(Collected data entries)
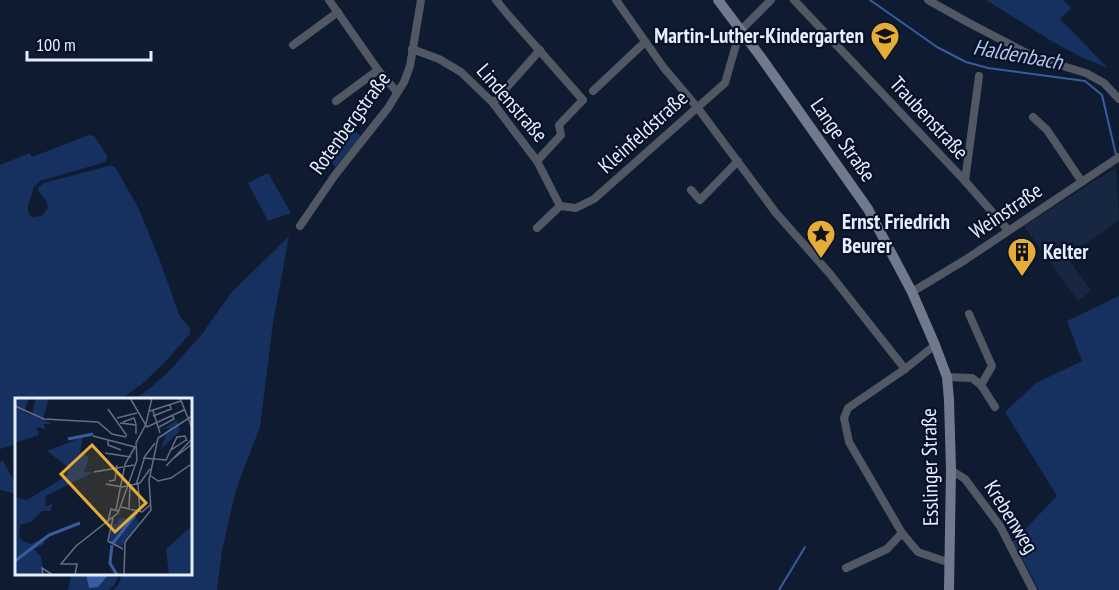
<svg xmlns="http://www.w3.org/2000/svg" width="1119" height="590" font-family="'PT Sans Narrow',sans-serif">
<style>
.built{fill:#172641}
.green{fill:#163060}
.water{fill:#375ca0}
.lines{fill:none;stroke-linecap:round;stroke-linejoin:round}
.stream{stroke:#375ca0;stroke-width:2}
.minor{stroke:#515864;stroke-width:8}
.secondary{stroke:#707a8d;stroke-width:10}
.labels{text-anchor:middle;stroke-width:4.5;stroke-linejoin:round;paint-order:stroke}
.poi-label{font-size:21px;font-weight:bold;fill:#e5eefe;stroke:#071227;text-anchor:start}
.street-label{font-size:21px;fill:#e5eefe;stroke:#071227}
.water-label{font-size:22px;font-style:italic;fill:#b1c7ed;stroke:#071227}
.inset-river{fill:none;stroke:#375ca0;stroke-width:3}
.inset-road{fill:none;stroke:#656f83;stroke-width:1.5}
.view{fill:#e5ad36;fill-opacity:0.15;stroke:#e5ad36;stroke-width:3}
.inset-edge{fill:none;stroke:#e5eefe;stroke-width:3}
</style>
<rect width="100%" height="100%" fill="#0f1b31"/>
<path class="built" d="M1116,168L1119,220L1067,257L1091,291L1078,301L1024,226L1099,178Z"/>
<g class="green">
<path d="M986,0H1063L1071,8L1060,19L1108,68L1083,58L1053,42Z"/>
<path d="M352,129L361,136L335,167L326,152Z"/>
<path d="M89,135L94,136L107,155V159L105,162L40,181L33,188C33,199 22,208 32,217C41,217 45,215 48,206L45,199L38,191L39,187L44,183L108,166H112L115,167L139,209L160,261L180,317L190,328V334L163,364L142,384L121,399L16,400V444L0,449V165L30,153L32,157Z"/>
<path d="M268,173L291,213L268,221L248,183Z"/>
<path d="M289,236L273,323L260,427L240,479L235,494L222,551L217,590H114L118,585L122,574H190V400L134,399L148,390L170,370L202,334L231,293Z"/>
<path d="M1119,296V590H1039L1013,542L1057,496L1005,412L1036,383L1082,361L1067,321Z"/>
<path d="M2,459L16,484V494L0,490V463Z"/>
<path d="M71,574H119L115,584L109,590H68Z"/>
</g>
<path class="water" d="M86,574H109L98,587L89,588Z"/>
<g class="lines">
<g class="stream">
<path d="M870,0L937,47L966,62L988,68L1085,81L1102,95L1116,155"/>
<path d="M779,590L805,547"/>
</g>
<g class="minor">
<path d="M329,0L378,70L397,92"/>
<path d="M496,0L509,16L583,100L559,125L561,135L537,161"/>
<path d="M616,0L664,68L697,107L776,213L830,274L905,369"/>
<path d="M794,0L965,181L1008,230"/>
<path d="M928,0L969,23L1036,58L1086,73L1104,83L1119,99"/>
<path d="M293,45L338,12"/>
<path d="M412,49L439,59L461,72L493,103L537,161L560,206"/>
<path d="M593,91L645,42"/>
<path d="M336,101L378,70"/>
<path d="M493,103L540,50"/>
<path d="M1033,117L1047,130L1082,182"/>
<path d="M965,181L979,76"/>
<path d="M691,190L700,200L738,161"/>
<path d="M300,226L335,175L388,108L404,82L410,66L421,0"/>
<path d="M537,228L560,206L576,208L594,199L725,83L740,31L771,0"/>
<path d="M912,292L965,260L1119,157"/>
<path d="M969,314L992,366L981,385"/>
<path d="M935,345L905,369L848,408L844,418L849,442L902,533L918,552L950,563"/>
<path d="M947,377L972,378L981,385L995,407"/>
<path d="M951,470L965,479L1000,526L1033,590"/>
<path d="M846,568L887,549L902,533"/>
</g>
<path class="secondary" d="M718,0L760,56L868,209L912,292L935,345L947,377L949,400L951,470L949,590"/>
</g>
<defs>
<g id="school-pin" transform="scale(1.5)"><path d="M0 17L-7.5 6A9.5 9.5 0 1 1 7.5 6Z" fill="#e5ad36" stroke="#071227"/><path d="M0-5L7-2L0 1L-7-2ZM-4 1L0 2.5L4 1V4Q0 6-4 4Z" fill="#111"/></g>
<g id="sight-pin" transform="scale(1.5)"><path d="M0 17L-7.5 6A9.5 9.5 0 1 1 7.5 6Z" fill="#e5ad36" stroke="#071227"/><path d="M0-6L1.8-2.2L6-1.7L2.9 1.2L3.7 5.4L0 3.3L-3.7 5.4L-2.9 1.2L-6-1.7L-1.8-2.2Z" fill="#111"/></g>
<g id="building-pin" transform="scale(1.5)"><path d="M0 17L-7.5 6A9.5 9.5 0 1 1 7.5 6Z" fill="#e5ad36" stroke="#071227"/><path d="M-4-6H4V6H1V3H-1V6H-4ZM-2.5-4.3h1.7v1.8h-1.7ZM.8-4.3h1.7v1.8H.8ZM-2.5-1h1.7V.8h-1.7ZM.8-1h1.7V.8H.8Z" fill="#111"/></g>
</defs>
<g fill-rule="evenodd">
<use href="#school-pin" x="885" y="36"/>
<use href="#sight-pin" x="821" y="234"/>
<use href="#building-pin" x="1022" y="252"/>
</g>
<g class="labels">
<g class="poi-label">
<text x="864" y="43" text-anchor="end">Martin-Luther-Kindergarten</text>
<text x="842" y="229">Ernst Friedrich<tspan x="842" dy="24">Beurer</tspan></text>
<text x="1043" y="259">Kelter</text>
</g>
<g class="street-label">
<text transform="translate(512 103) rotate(49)" y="7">Lindenstraße</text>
<text transform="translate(929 118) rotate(47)" y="7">Traubenstraße</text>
<text transform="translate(350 123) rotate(-54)" y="7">Rotenbergstraße</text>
<text transform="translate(643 132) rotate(-42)" y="7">Kleinfeldstraße</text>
<text transform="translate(843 140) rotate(55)" y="7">Lange Straße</text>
<text transform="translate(1006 211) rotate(-34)" y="7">Weinstraße</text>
<text transform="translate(930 467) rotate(-91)" y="7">Esslinger Straße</text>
<text transform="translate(1011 517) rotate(58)" y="7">Krebenweg</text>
</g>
<g class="water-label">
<text transform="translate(1018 54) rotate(10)" y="8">Haldenbach</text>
</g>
</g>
<g transform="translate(15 398)">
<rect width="177" height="177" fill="#0f1b31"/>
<path d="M0,0H14L9,14L17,17L21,0H34L28,21L37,26H29L30,31L21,29L24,37L0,45ZM162,22L165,33L145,52L151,37L143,42L155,30L148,31ZM68,39L65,54L74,59L69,74H78L31,98L30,108L38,106L35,113H27L16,124L5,127L4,139L8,143L16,146L32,138L28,147L19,151L26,159L29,177H0V99L12,102L53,77V69L32,53ZM119,116L124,125L107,148L94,145L98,126H102L104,120H117ZM177,128V177H154L151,151Z" fill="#163060"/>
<path class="inset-river" d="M53,41L78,36M98,145L122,114M97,147L95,165L102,177M0,163L34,137L65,125"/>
<path class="inset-road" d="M115,0L132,29L169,12M165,0L177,30M0,8L29,21L83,24L97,36L111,39M93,11L112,38M135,13L166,3M138,13L145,35M138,18L156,11L155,7M102,20L122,15M108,24L119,20L121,26M105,25L121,27V36M144,29L159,21L157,17M78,38L120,49M93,42V47L106,52M156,52L171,42M90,55L116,59M128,60L152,62M159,60L177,46M151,62L162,39L170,38L172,43M151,68L177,41M79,74L119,67M136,78L143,83L156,80L175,67M94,83L100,82L102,67M91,86L107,89L125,85L135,71M123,86L125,114M121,87L130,58L140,45M106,109L127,114L135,107M114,111L115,88M101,112L110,66L120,49M98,120L93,143L108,151M93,123L96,111L103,113M28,177L27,170L38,177M60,177L62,166H46L61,148L103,115L122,62L121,45L131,26L137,0M109,177L110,144L136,112L134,82L143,40L177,18"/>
<path class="view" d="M77,47L131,105L100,134L46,76Z"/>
<rect width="177" height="177" class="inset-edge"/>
</g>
<path d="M27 51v9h124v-9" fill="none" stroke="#e5eefe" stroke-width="3"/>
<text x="36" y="51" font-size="18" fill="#e5eefe" stroke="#071227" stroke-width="4.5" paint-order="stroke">100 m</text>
</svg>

TASK DIRECTIONS> A copy of each line above that holds the word "lines" is the expected answer.

WRITTEN RESPONSE>
.lines{fill:none;stroke-linecap:round;stroke-linejoin:round}
<g class="lines">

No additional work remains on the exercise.